Download New Achievements in Evolutionary Computation Book in PDF, Epub and Kindle

Evolutionary computation has been widely used in computer science for decades. Even though it started as far back as the 1960s with simulated evolution, the subject is still evolving. During this time, new metaheuristic optimization approaches, like evolutionary algorithms, genetic algorithms, swarm intelligence, etc., were being developed and new fields of usage in artificial intelligence, machine learning, combinatorial and numerical optimization, etc., were being explored. However, even with so much work done, novel research into new techniques and new areas of usage is far from over. This book presents some new theoretical as well as practical aspects of evolutionary computation.
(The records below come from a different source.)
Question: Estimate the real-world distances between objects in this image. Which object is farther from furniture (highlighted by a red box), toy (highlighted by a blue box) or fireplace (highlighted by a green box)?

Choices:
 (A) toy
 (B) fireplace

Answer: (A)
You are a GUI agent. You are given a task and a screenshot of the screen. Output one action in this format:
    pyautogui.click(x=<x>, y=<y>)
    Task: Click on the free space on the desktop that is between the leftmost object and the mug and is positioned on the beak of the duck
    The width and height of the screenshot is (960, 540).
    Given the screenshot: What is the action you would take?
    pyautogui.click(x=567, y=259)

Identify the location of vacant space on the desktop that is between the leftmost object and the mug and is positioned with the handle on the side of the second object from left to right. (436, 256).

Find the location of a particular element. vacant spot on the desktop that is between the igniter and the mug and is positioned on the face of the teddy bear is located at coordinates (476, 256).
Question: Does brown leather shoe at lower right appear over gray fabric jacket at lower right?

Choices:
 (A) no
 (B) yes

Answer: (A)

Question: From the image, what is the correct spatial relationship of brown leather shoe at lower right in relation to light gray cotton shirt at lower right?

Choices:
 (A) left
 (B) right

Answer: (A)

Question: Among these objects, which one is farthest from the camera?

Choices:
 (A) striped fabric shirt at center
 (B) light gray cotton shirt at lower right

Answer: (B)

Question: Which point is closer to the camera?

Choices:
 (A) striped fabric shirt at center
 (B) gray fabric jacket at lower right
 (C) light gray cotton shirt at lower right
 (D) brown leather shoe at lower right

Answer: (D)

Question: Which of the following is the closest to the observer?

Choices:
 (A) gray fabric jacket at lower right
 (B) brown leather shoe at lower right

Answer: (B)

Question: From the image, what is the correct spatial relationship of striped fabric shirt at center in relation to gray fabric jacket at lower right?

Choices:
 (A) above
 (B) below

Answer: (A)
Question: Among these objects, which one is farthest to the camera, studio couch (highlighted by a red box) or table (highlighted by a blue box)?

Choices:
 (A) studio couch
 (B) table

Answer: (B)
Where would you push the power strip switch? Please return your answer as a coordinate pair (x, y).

This book will be of great value to undergraduates, graduate students, researchers in computer science, and anyone else with an interest in learning about the latest developments in evolutionary computation.

Evolutionary Computation

Evolutionary Computation
Author: D. Dumitrescu,Beatrice Lazzerini,Lakhmi C. Jain,A. Dumitrescu
Publsiher: CRC Press
Total Pages: 424
Release: 2000-06-22
Genre: Computers
ISBN: 0849305888

Download Evolutionary Computation Book in PDF, Epub and Kindle

Rapid advances in evolutionary computation have opened up a world of applications-a world rapidly growing and evolving. Decision making, neural networks, pattern recognition, complex optimization/search tasks, scheduling, control, automated programming, and cellular automata applications all rely on evolutionary computation. Evolutionary Computation presents the basic principles of evolutionary computing: genetic algorithms, evolution strategies, evolutionary programming, genetic programming, learning classifier systems, population models, and applications. It includes detailed coverage of binary and real encoding, including selection, crossover, and mutation, and discusses the (m+l) and (m,l) evolution strategy principles. The focus then shifts to applications: decision strategy selection, training and design of neural networks, several approaches to pattern recognition, cellular automata, applications of genetic programming, and more.